Extract to read:
Dual-use dilemma in synthesizing the coronavirus
- Bryan Walsh, author of Axios Future

Illustration: Aïda Amer/Axios
A lab in North Carolina is working to synthesize a sample of the coronavirus from its genetic code, according to MIT Technology Review.
Why it matters: Creating a pathogen from scratch would allow researchers to rapidly experiment on it without waiting for live samples from an outbreak zone. But it also raises the risk that someone could eventually try to re-create a dangerous virus as a weapon.
Driving the news: Coronavirus expert Ralph Baric at the University of North Carolina took the genetic code of the pathogen, posted online last month by Chinese researchers, and ordered custom DNA.
- He will be able to stitch the genes together into a virus indistinguishable from the one that has infected more than 80,000 people and killed more than 2,700, MIT Tech's Antonio Regalado writes.
- "This is the future in terms of how the medical research community responds to a new threat,” Baric told Regalado.
Background: Scientists managed to isolate and sequence the new coronavirus only two weeks after public health officials first reported the virus to the World Health Organization — far quicker than the months that passed before the virus that caused SARS was identified in 2003.
- The cost of DNA synthesis has also fallen drastically, and many commercial companies now offer custom-made genes that can be shipped by mail.
Once they've synthesized the virus, researchers will also be able to edit it as they might a document, adding and subtracting genes in an effort to understand how it spreads and sickens people.

Action item A: Using the article on synthesizing the coronavirus, answer yes or no to each statement and quote the exact words that settle it: (i) Baric ordered custom DNA after taking the genetic code that Chinese researchers had posted online. (ii) The virus that caused SARS was identified within two weeks in 2003. (iii) Some commercial companies offer custom-made genes that can be sent by mail.
Action item B: Write the next few sentences of the article on synthesizing the coronavirus, continuing from its last sentence.
The data after this point is separate material, unconnected to the article on synthesizing the coronavirus.

Source material:
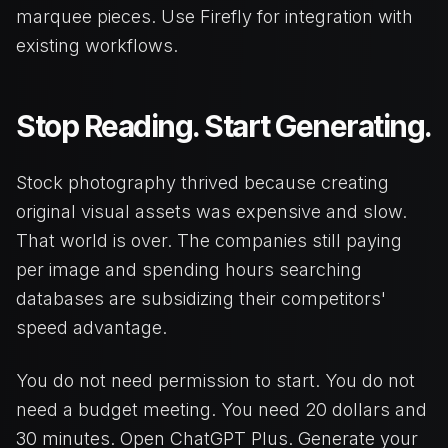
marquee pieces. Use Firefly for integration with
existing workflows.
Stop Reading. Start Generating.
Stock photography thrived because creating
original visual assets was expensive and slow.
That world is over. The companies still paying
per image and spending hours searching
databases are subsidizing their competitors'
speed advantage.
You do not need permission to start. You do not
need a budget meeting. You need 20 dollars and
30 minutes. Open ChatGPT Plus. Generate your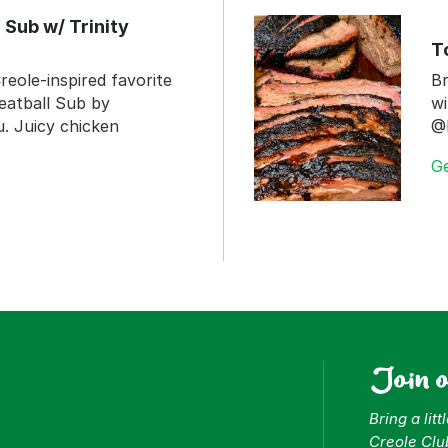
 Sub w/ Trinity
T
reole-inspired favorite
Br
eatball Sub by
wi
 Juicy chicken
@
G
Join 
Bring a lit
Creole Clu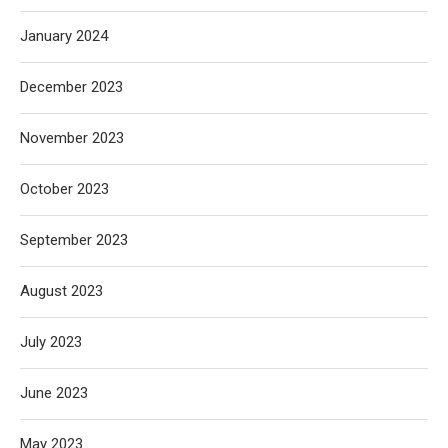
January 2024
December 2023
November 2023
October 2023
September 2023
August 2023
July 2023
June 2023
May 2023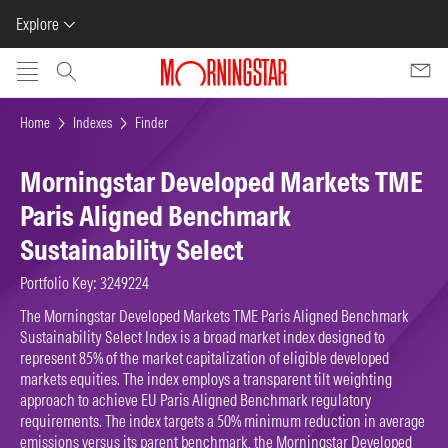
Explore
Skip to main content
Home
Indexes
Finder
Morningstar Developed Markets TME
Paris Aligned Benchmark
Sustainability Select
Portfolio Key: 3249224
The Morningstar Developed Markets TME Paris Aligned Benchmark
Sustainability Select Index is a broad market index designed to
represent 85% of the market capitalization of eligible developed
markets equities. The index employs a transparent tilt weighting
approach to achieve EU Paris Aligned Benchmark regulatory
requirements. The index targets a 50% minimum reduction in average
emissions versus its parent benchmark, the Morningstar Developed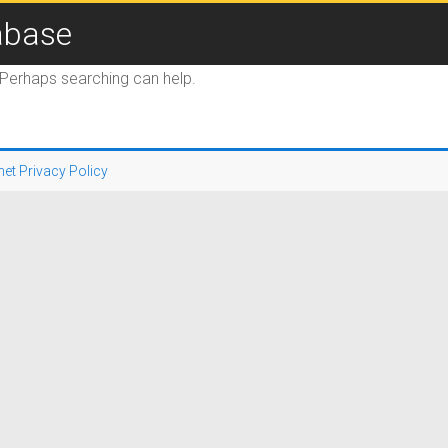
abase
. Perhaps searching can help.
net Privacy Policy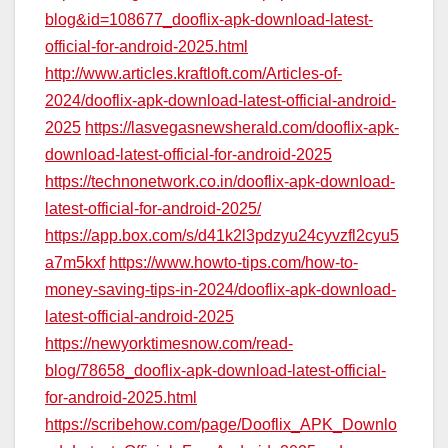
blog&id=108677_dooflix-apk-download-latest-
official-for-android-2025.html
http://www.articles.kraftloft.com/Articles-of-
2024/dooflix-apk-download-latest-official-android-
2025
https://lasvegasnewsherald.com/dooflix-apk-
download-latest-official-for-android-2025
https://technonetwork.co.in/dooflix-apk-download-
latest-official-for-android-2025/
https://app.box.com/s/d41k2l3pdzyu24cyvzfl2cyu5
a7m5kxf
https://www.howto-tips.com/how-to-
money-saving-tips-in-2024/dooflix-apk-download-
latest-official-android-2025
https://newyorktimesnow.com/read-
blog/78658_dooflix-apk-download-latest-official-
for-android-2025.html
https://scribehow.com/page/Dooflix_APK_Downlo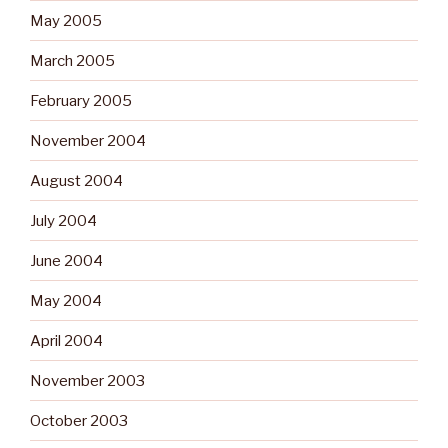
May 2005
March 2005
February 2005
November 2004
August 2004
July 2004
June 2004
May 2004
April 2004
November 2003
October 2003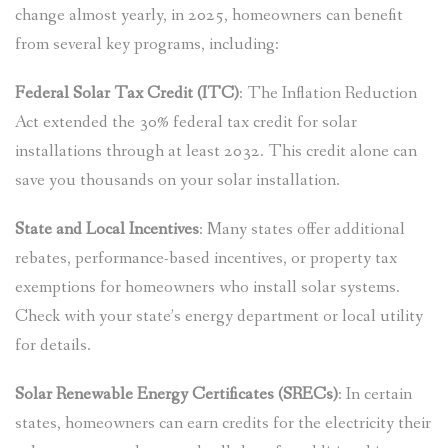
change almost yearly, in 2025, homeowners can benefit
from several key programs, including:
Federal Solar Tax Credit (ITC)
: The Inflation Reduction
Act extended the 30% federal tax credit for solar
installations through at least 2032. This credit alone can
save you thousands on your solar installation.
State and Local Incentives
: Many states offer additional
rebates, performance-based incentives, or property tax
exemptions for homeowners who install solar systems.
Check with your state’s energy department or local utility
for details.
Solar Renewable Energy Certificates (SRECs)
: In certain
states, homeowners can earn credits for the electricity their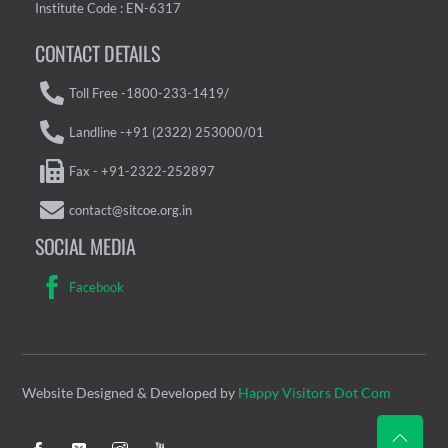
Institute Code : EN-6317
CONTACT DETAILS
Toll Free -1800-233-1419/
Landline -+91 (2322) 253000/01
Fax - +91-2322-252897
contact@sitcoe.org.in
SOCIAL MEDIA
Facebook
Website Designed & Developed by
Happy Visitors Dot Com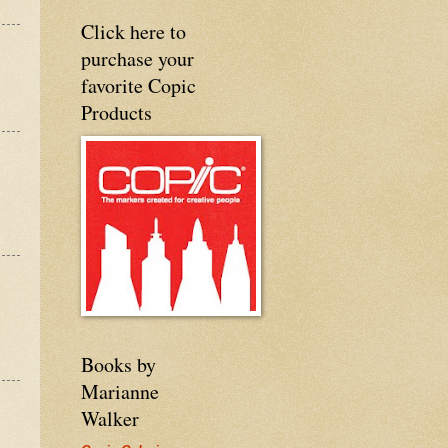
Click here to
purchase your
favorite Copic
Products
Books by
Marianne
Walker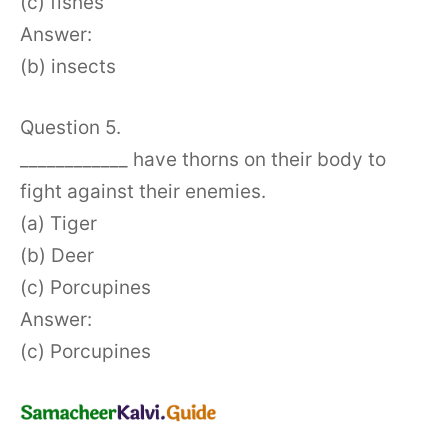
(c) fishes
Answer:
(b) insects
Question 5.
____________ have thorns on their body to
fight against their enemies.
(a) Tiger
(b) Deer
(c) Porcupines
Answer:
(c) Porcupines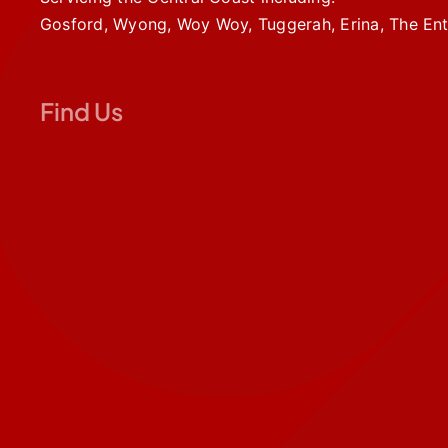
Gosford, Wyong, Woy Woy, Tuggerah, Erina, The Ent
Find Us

Answer area A:
(i) Yes: "took the genetic code of the pathogen, posted online last month by Chinese researchers, and ordered custom DNA."
(ii) No: "far quicker than the months that passed before the virus that caused SARS was identified in 2003."
(iii) Yes: "many commercial companies now offer custom-made genes that can be shipped by mail."

Answer area B:
- Past disease events like the 2009 H1N1 flu pandemic and the 2014 Ebola outbreak often ran their course before new countermeasures could be developed and distributed.
- Synthesizing the virus could help health officials move almost as fast as the pathogen itself.
The catch: If a virus can be synthesized from nothing more than its genetic code and mail-order DNA, it means a deadly pathogen can never really be eliminated.
- In 2002, researchers synthesized a poliovirus from genetic code found online, demonstrating for the first time that terrorists could theoretically create their own bioweapons with open-source information.
- In 2017, the Canadian virologist David Evans shocked the medical community when he used the same synthetic biology tools to synthesize a close relative of the smallpox virus, which had killed hundreds of millions of people before it was declared eradicated in 1980.
The International Gene Synthesis Consortium, a group of DNA synthesis companies that screens gene orders, prohibits its members from synthesizing the gene sequences of dangerous viruses like smallpox. Only labs registered with the CDC to work with SARS — as Baric's is — will be able to order a complete synthetic copy of the new coronavirus.
- But the consortium only represents 80% of the global DNA synthesis market.
My thought bubble: Synthesizing viruses from scratch still requires considerable resources and skill. But as that changes, synthetic biology will present a troubling dual-use dilemma — the same tools that could help counter an outbreak could be employed to create one.